Выбрать главу

Император с нежностью произнес имя своей молочной сестры, которую продолжал любить, хотя она — заядлая республиканка — отвергала его авансы и, несмотря на то, что была вдова, что бедствовала, что жила в мансарде, отказывалась от помощи монарха и, нисколько того не скрывая, возмущалась государственным переворотом. Но спустя пятнадцать лет, уступив, наконец, настойчивому расположению Наполеона III, она, в знак примирения, обратилась к нему с просьбой, не для себя лично, а для своего племянника Шано, молодого доктора прав,— красы университета, как говорили профессора. К тому же в просьбе, с которой г-жа Рамель обратилась к своему молочному брату, не было ничего исключительного: назначение г-на Шано в судебную палату было вполне законно. Но г-жа Рамель страстно желала, чтобы ее племянника послали в департамент Нижней Луары, где жили его родители. Наполеон, вспомнив об этом обстоятельстве, сообщил его министру юстиции.

— Было бы очень желательно,— сказал он,— чтобы мой кандидат был назначен именно в Нант: он сам оттуда, там живут его родители. Это соображение весьма важно для молодого человека, небогатого и склонного к семейной жизни.

— Шано… трудолюбивый, знающий и небогатый…— начал министр.

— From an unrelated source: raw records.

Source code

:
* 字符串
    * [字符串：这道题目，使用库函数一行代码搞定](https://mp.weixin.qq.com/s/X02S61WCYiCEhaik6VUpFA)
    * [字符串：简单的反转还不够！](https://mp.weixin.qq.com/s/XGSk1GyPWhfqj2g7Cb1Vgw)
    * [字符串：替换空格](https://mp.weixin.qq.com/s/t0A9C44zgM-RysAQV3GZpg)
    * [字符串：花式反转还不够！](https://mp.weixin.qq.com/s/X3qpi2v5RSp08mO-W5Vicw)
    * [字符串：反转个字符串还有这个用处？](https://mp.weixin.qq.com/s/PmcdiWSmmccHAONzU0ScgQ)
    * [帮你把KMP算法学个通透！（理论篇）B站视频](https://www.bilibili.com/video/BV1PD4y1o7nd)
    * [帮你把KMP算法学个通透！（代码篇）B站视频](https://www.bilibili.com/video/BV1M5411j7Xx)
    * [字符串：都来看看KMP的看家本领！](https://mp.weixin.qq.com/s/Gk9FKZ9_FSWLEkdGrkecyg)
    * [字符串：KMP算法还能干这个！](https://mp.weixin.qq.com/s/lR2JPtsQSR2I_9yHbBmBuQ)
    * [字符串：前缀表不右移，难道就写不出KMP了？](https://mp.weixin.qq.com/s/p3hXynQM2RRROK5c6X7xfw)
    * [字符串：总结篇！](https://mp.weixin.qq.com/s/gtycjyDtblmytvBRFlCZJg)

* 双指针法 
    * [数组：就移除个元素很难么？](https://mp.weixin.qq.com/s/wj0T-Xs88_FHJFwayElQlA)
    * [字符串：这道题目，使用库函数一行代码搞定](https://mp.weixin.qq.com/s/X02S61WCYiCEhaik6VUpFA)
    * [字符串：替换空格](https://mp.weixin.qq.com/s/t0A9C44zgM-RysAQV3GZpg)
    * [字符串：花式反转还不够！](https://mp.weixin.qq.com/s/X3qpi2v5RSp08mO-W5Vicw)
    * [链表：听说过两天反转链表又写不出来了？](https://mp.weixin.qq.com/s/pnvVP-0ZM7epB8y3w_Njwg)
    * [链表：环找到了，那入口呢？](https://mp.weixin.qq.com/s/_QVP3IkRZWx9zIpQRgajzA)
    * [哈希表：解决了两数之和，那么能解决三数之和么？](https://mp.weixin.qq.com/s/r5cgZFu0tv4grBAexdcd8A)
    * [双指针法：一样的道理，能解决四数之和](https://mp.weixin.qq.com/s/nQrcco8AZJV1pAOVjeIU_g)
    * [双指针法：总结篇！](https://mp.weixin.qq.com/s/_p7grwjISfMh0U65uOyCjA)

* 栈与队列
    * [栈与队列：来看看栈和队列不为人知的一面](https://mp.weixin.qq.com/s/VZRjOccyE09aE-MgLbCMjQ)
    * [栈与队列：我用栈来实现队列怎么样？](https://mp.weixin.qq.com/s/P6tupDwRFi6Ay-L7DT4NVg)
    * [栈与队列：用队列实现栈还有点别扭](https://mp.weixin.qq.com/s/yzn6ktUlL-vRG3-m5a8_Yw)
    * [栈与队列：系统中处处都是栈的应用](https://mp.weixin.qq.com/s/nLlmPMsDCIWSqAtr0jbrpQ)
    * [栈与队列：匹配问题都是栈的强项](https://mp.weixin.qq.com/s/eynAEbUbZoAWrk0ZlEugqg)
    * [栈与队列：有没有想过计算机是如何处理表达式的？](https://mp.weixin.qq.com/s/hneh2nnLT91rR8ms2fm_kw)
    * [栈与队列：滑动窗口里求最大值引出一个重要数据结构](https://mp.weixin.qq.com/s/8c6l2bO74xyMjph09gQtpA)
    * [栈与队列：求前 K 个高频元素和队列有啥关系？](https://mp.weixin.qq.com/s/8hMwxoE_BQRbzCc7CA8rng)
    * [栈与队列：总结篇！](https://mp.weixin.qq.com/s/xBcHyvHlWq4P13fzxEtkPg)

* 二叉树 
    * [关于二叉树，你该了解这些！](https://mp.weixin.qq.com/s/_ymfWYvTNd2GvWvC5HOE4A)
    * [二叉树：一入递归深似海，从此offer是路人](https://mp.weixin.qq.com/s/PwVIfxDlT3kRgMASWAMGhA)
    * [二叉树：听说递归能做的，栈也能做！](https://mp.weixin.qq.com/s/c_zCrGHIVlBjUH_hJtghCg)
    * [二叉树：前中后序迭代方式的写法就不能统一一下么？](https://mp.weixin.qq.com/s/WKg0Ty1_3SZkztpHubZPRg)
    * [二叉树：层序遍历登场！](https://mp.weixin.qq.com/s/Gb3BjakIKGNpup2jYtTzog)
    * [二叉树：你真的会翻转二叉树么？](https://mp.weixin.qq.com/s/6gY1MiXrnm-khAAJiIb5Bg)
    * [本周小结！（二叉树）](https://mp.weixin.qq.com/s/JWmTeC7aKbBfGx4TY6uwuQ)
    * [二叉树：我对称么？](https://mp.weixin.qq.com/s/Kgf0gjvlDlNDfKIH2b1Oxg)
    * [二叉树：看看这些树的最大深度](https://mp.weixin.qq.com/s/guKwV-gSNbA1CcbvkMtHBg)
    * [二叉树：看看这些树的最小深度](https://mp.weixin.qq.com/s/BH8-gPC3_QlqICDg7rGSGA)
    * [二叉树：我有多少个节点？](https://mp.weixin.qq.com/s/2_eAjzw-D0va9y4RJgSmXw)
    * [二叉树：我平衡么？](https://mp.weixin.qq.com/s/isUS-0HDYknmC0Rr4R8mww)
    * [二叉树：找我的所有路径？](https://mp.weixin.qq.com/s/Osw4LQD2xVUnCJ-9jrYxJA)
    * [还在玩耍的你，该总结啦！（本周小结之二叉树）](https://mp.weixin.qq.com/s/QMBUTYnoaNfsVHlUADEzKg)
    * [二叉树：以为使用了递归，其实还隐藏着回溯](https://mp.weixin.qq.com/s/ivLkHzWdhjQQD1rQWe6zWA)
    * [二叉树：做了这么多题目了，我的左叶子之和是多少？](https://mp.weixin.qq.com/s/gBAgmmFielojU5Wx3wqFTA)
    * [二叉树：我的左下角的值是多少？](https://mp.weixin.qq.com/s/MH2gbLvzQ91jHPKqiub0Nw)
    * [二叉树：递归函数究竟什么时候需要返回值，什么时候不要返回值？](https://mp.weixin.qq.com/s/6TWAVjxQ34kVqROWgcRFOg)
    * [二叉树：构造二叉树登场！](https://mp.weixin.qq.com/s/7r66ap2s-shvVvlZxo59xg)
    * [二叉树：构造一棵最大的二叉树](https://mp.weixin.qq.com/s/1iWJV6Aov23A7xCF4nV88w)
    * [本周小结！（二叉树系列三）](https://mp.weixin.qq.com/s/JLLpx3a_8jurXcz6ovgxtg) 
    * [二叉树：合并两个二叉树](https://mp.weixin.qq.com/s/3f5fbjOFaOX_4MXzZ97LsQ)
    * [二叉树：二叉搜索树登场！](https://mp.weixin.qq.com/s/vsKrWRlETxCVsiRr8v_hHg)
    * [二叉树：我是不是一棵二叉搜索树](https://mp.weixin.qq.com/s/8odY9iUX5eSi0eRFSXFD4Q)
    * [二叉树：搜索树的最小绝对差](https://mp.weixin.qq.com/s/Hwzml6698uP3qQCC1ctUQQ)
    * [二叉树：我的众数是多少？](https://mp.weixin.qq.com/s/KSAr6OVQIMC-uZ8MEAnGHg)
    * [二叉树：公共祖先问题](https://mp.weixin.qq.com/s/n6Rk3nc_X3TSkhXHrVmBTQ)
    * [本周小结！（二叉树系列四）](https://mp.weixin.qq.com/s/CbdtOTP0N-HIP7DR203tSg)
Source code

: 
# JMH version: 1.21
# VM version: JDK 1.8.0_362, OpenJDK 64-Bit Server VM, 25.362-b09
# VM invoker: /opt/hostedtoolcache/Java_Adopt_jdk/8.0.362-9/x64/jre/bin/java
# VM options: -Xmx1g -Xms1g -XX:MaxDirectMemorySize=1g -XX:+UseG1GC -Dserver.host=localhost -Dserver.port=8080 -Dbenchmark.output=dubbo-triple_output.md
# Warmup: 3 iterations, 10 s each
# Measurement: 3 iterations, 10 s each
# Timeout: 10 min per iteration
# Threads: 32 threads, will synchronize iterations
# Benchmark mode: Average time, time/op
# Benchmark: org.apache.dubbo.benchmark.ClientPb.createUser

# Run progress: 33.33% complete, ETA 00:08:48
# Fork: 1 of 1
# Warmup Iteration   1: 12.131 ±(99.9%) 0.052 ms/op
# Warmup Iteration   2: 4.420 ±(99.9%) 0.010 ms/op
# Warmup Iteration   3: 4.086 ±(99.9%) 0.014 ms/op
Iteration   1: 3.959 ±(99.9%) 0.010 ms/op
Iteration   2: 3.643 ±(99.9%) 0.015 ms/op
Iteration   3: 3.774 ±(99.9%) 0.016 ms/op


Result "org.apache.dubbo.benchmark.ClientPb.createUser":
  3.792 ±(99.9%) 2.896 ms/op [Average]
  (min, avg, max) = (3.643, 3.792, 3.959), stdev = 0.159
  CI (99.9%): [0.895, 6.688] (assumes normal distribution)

Он прибавил, что приложит все усилия и постарается исполнить волю его величества. Он боялся только одного, как бы прокурор уже не представил списка кандидатов, в котором, понятно, не мог быть упомянут Шано. Прокурором был тот самый г-н Меро, о котором шла речь на предыдущем заседании. Не хотелось бы, конечно, действовать против планов прокурора. Но он постарается дать этому делу ход, соответственно желанию, выраженному его величеством.

Он поклонился и вышел. Был его приемный день. Войдя в кабинет, он тотчас же спросил Лабарта, своего секретаря, много ли народу в приемной. Там ожидали два председателя суда, советник кассационной палаты, кардинал-архиепископ никомидийский, много судей, адвокатов и духовных лиц. Министр спросил, нет ли там некоего Шано. Лабарт порылся в визитных карточках, лежавших на серебряном подносе, и отыскал карточку Шано, доктора прав, удостоенного премии Парижского юридического факультета. Министр распорядился просить его первым, но провести через служебное помещение, дабы не обидеть представителей судебного ведомства и духовенства.

Министр сел к столу и пробормотал про себя: «Чувствительная особа, по словам маршала, неравнодушна к красивым мужчинам, обладающим даром слова…»

Служитель ввел в кабинет долговязого сутулого молодого человека в очках, с вытянутым черепом; все нескладное его существо выражало одновременно застенчивость человека, привыкшего к уединенной жизни, и дерзость мыслителя.

Министр юстиции осмотрел вошедшего с головы до ног и обратил внимание, что в лице у него есть что-то детское, а сам он узкогруд. Он пригласил его сесть. Шано присел на краешек кресла, закрыл глаза и заговорил, не жалея слов:

— Господин министр, я пришел просить вас оказать мне благоволение и принять в судейское сословие. Быть может, вы, ваше превосходительство, сочтете, что отметки, полученные различных экзаменах, и премия, присужденная за работу о тред-юнионах, могут служить достаточным основанием и что племянник госпожи Рамель, молочной сестры императора, не совсем недостоин…

Министр юстиции прервал его движением своей сухонькой желтой руки.

— Разумеется, господин Шано, разумеется, вам оказано высочайшее покровительство, которое не может пасть на недостойного. Я знаю, император принимает в вас большое участие. Вы хотели бы получить пост товарища прокурора, господин Шано?

— Ваше превосходительство,— ответил Шано,— я был бы больше чем удовлетворен, если бы вы назначили меня товарищем прокурора в Нант, где живет моя семья.

Деларбр посмотрел на Шано своими свинцовыми глазами и сухо сказал:

— В нантской прокуратуре нет вакансий.

— Извините, ваше превосходительство, но мне казалось…

Министр поднялся:

— Вакансий нет.

Шано уже пошел к двери, отвешивая неловкие поклоны, и стал искать выхода, но тут министр сказал ему убедительным и почти конфиденциальным тоном:

— Поверьте, господин Шано, отсоветуйте вашей тетушке обращаться с новыми просьбами, они вам не помогут, а, возможно, даже и повредят. Помните, что император принимает в вас большое участие, и положитесь на меня.